Contacted on Thursday, Reeves maintained his position that Emmert, who has not returned calls from the Times, was in charge of matters involving the building. Reeves said residents already lived in the building prior to his signing on, last fall, through a verbal agreement to help provide management.
“When I started, (Emmert) had just shut the second floor down, and then they had a (workers’ compensation) claim they wanted my help with. The whole way they got me into this was the fact that they asked me to put (workers’ compensation) on the employees because they were in trouble with it and already had a fine of $65,000,” Reeves said.
“I told him, ‘I’ll run it if you fund it until we get it sold, or I buy you out with a new remodel.’”
Reeves said Emmert never paid him to manage the building and that, due to a lack of communication from Emmert, he had largely stepped away. Reeves said Thursday he was still collecting rent from a small number of residents and depositing the funds into an account designated for facility costs. He said Emmert contacted him recently for help evicting a dangerous resident but declined to discuss the building.

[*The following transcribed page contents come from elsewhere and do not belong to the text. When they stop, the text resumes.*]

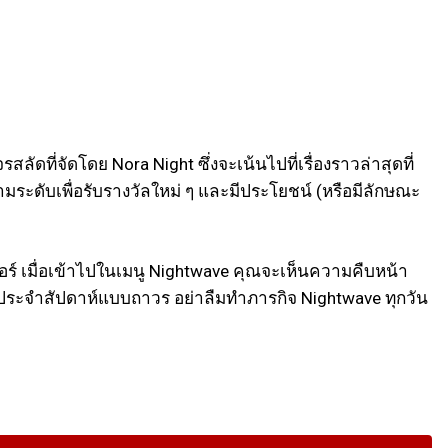
สลัดที่จัดโดย Nora Night ซึ่งจะเน้นไปที่เรื่องราวล่าสุดที่
ามระดับเพื่อรับรางวัลใหม่ ๆ และมีประโยชน์ (หรือมีลักษณะ
ร์ เมื่อเข้าไปในเมนู Nightwave คุณจะเห็นความคืบหน้า
ละประจำสัปดาห์แบบถาวร อย่าลืมทำภารกิจ Nightwave ทุกวัน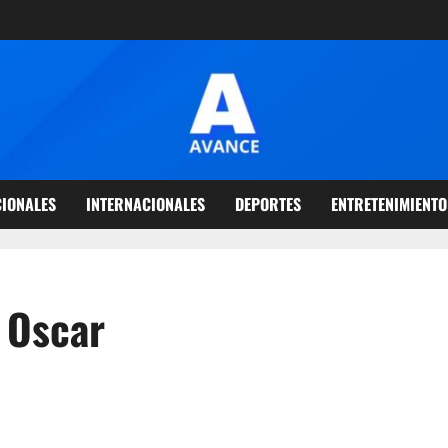
IONALES
INTERNACIONALES
DEPORTES
ENTRETENIMIENTO
 Oscar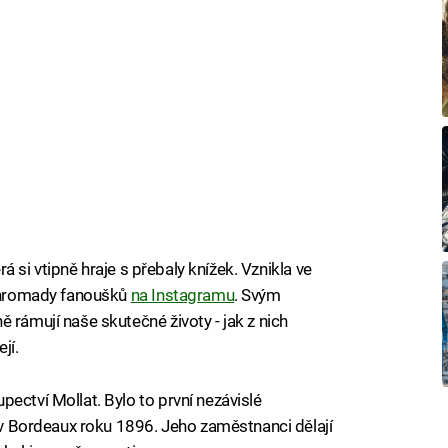
erá si vtipně hraje s přebaly knížek. Vznikla ve
ž hromady fanoušků
na Instagramu
. Svým
 rámují naše skutečné životy - jak z nich
jí.
ectví Mollat. Bylo to první nezávislé
o v Bordeaux roku 1896. Jeho zaměstnanci dělají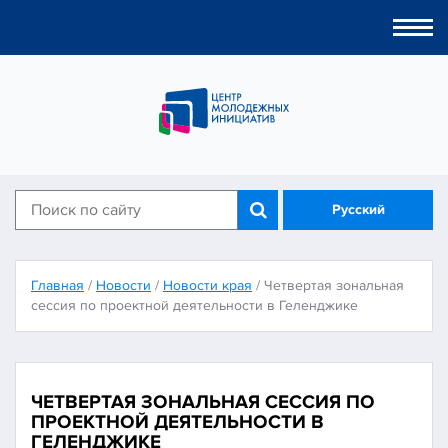
Togg
navi
Русский
Главная
/
Новости
/
Новости края
/
Четвертая зональная
сессия по проектной деятельности в Геленджике
ЧЕТВЕРТАЯ ЗОНАЛЬНАЯ СЕССИЯ ПО
ПРОЕКТНОЙ ДЕЯТЕЛЬНОСТИ В
ГЕЛЕНДЖИКЕ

“Terry and I need to sit down and work this out, but Terry won’t do it,” Reeves added.
“Terry’s just got his head in the sand for whatever reason. He’s forcing me to sue him for breach of the (verbal) deal. Right now, you’ve got tenants running the building. I’m here to help, but I’m not here to say I’m the one solving all the problems.”
Netherton said in a text message to the Times that residents were gathering money to attempt to pay the water bill and other expenses. Mayor Morgan, however, said the city would not accept payment from residents and would need to hear from Emmert regarding the status of the property before continuation of service could be considered.

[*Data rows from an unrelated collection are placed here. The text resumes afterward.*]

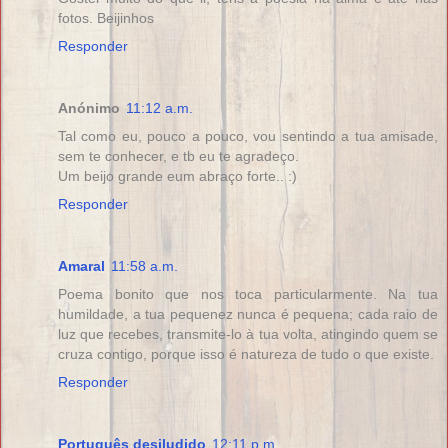
fotos. Beijinhos
Responder
Anónimo
11:12 a.m.
Tal como eu, pouco a pouco, vou sentindo a tua amisade,
sem te conhecer, e tb eu te agradeço.
Um beijo grande eum abraço forte.. :)
Responder
Amaral
11:58 a.m.
Poema bonito que nos toca particularmente. Na tua
humildade, a tua pequenez nunca é pequena; cada raio de
luz que recebes, transmite-lo à tua volta, atingindo quem se
cruza contigo, porque isso é natureza de tudo o que existe.
Responder
Português desiludido
12:11 p.m.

Morgan said DHS officials had been on site almost daily since the closure announcement, offering housing alternatives and other services. Additional agencies, including officials with Embrace Senior Advisors and the county housing authority had stepped in to offer placement, but calls largely have gone unanswered.
Since Feb. 13, Morgan said four residents have been rehoused, one died and one was evicted for dangerous behavior. Morgan said community members who had helped with food, cleaning supplies, labor and garbage service had “have become skeptical as no feasible plan to keep Forest Glen open as an apartment complex has come to fruition.”
The Wednesday shutoff notice read, “These volunteers were happy to step up and help but are seeing themselves as being taken advantage of as no workable plan of action has happened.”
Morgan said City Council members agreed that “the best way to secure care and help for these elderly residents is for agencies and/or family to rehouse them.”
“I considered asking for assistance from the Douglas County Building Official, the State Fire Marshal’s office and Douglas County Health Department,” the notice read.
“If these agencies found any fire/life safety issues, the residents would be required to move immediately. We did not want this to happen, preferring to give an additional six weeks for places to be found for the residents.”